Top of RECORDED DATA

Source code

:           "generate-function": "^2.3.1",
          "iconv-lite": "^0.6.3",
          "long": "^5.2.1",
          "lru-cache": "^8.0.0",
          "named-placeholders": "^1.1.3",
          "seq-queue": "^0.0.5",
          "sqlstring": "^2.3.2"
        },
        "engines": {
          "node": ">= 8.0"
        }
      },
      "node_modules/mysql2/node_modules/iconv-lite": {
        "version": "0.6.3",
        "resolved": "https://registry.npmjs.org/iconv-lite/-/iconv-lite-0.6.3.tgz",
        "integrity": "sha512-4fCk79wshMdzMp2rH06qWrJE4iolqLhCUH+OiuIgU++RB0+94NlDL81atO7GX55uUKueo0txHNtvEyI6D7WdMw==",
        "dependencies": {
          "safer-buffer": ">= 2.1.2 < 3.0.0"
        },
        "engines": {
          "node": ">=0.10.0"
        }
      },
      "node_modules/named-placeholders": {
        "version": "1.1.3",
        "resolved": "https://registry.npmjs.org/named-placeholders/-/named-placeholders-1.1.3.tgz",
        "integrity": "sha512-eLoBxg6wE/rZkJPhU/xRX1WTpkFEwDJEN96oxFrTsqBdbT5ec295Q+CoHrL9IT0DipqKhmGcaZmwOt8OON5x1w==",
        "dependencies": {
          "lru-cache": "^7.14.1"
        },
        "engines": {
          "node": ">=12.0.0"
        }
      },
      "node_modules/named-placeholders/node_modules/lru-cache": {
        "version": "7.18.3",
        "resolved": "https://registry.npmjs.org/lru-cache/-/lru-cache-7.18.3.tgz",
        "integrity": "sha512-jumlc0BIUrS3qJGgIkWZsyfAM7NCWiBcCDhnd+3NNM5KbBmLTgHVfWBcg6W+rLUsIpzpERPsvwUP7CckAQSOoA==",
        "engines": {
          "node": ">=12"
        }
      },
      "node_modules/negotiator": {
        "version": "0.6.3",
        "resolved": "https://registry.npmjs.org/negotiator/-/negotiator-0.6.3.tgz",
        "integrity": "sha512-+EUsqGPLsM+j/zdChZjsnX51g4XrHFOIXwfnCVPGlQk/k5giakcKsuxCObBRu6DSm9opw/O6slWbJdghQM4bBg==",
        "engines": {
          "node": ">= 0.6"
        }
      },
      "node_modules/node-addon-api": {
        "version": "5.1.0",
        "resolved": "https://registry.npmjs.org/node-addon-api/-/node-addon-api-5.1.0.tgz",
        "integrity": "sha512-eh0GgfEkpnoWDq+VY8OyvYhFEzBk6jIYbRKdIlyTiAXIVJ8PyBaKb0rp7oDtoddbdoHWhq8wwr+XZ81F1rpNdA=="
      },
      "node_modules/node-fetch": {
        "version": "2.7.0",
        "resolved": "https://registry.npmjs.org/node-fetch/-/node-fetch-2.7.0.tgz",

Bottom of RECORDED DATA

Report how many of the lines above contain the string "addon", counting a match only when its letter case is the same. Give only the number.

2